Stored data:
=== Begin Enclosure ===

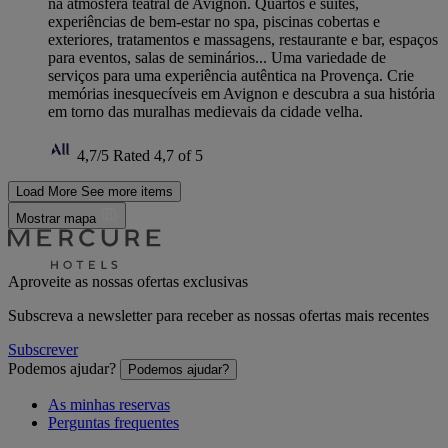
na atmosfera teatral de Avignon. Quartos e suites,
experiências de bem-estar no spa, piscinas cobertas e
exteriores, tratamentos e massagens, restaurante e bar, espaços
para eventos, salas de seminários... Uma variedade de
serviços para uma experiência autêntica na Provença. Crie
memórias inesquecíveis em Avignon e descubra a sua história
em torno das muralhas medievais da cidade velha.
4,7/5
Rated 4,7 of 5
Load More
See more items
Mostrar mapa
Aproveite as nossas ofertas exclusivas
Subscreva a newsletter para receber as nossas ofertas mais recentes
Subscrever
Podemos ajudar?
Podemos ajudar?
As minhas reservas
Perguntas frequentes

=== End Enclosure ===
=== Begin Enclosure ===

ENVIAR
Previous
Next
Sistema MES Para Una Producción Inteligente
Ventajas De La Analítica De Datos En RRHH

=== End Enclosure ===

*What to work on:* Copy word for word the lines in the records above, starting with the line that contains "na atmosfera teatral" and ending with the line that contains "Perguntas frequentes". Include both of those lines.

*Response box:*
na atmosfera teatral de Avignon. Quartos e suites,
experiências de bem-estar no spa, piscinas cobertas e
exteriores, tratamentos e massagens, restaurante e bar, espaços
para eventos, salas de seminários... Uma variedade de
serviços para uma experiência autêntica na Provença. Crie
memórias inesquecíveis em Avignon e descubra a sua história
em torno das muralhas medievais da cidade velha.
4,7/5
Rated 4,7 of 5
Load More
See more items
Mostrar mapa
Aproveite as nossas ofertas exclusivas
Subscreva a newsletter para receber as nossas ofertas mais recentes
Subscrever
Podemos ajudar?
Podemos ajudar?
As minhas reservas
Perguntas frequentes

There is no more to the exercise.